--- EXTRACT PROVIDED ---
## start
# Adjusting for variance-sample size dependence

In many survey results that are released to the public with respect to ranking (whether it be school ranking, city crime rates, etc.), one of the many criticisms of these is that some which have small sizes are not adjusted for sample size - hence, in such results, the highest-ranked and lowest-ranked entities often have an extremely small sample size.

I think it's reasonable to say that, typically, in such a survey, when scores are computed, units within the entity are given a score (say $N$ units with scores $X_i$), and the final score that an entity is some sort of a linear function of the $X_i$s: $$\text{Entity Score} = \dfrac{\sum_{i=1}^{N}X_i}{N}\text{.}$$ If we assume that the $X_i$s are independent and identically distributed with variance $\sigma^2$, you end up with the famous equation for the variance of an average: $\dfrac{\sigma^2}{N}$. Obviously, as $N$ increases, the variance decreases (holding $\sigma^2$ constant). When you're considering data where the size $N$ differs considerably among different entities and you're trying to rank these entities against each other, there is much more variation among schools with small $N$ over large $N$.

What I'm interested in knowing is how people adjust for such cases. Perhaps this question is too broad for this website, but I remember always hearing stats professors point these problems out, yet not provide any sort of solution, other than to be careful about how you interpret the statistics.
## end
--- DATA ROWS ---
## start
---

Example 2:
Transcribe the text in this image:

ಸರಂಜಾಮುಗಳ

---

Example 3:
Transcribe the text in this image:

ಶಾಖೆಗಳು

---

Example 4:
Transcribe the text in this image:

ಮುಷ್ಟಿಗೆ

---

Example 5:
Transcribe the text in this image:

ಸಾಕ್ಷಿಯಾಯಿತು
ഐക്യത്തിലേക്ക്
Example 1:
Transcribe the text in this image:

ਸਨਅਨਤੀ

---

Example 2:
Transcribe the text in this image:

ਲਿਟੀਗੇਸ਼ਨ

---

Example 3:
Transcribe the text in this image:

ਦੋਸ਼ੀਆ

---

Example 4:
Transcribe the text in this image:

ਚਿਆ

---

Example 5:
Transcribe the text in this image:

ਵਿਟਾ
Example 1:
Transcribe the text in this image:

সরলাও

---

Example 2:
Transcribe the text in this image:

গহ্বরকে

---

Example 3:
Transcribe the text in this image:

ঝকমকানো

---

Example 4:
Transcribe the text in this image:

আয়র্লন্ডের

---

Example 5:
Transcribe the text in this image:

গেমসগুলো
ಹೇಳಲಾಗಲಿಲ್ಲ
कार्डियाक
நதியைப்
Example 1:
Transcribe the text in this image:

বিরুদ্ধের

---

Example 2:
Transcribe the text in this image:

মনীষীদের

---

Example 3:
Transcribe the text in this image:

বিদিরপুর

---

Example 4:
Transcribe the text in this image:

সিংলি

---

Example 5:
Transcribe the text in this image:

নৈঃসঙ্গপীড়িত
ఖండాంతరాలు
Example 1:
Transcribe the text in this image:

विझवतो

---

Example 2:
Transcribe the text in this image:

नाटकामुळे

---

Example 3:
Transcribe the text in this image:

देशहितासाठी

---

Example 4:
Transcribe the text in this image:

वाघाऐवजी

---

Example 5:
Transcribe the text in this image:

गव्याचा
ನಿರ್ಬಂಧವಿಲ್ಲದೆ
## end
--- TASKS FOR THIS EXERCISE ---
a) List the three symbols that the text on ranking and sample size explains in words, and give the meaning stated for each.
b) Answer these questions from the text on ranking and sample size.
(i) Which two kinds of public rankings are named as examples?
(ii) What expression is given for the variance of an average?
(iii) Apart from pointing out the problem, what did the stats professors advise?
c) Continue the text on ranking and sample size from its last sentence.

--- RESPONSES TO THE EXERCISE ---
a)
N: the number of units within an entity
X_i: the scores given to those units
σ²: the variance of the X_i, which are assumed to be independent and identically distributed

b)
(i) School rankings and city crime rates.
(ii) σ²/N.
(iii) To be careful about how you interpret the statistics.

c)
Furthermore, as much as I like standardizing by subtracting the mean and dividing by some form of standard deviation, the problem with this is that it's extremely hard to interpret to a layperson. With my current position in particular, it is necessary for the public to be able to replicate whatever calculations we make whenever possible, so having it at least be accessible to laypersons is extremely important. However, I welcome all answers, technical or not - but I would strongly prefer methods accessible to laypersons of statistics.

• +1 This is an important question that recurs frequently, often in the guise of ranking recommendations. Recently, in a comment thread, I made a tiny initial stab at suggesting a principled strategy. It considers prior information, the different variances, and a loss function associated with the decision (which is a ranking of the entities in this case). – whuber Mar 24 '16 at 20:20

## 1 Answer

(Empirical) Bayesian approach: As @whuber mentions, I think the most natural approach is a Bayesian approach, or possibly even an empirical Bayesian approach.

In particular, let's call the true entity scores $e_j$ for $j=1,\dotsc,m$. To estimate these you have data $X_{j1},\dotsc, X_{jn_j}$ for each $j$. Note that $n_j$ is different in each case.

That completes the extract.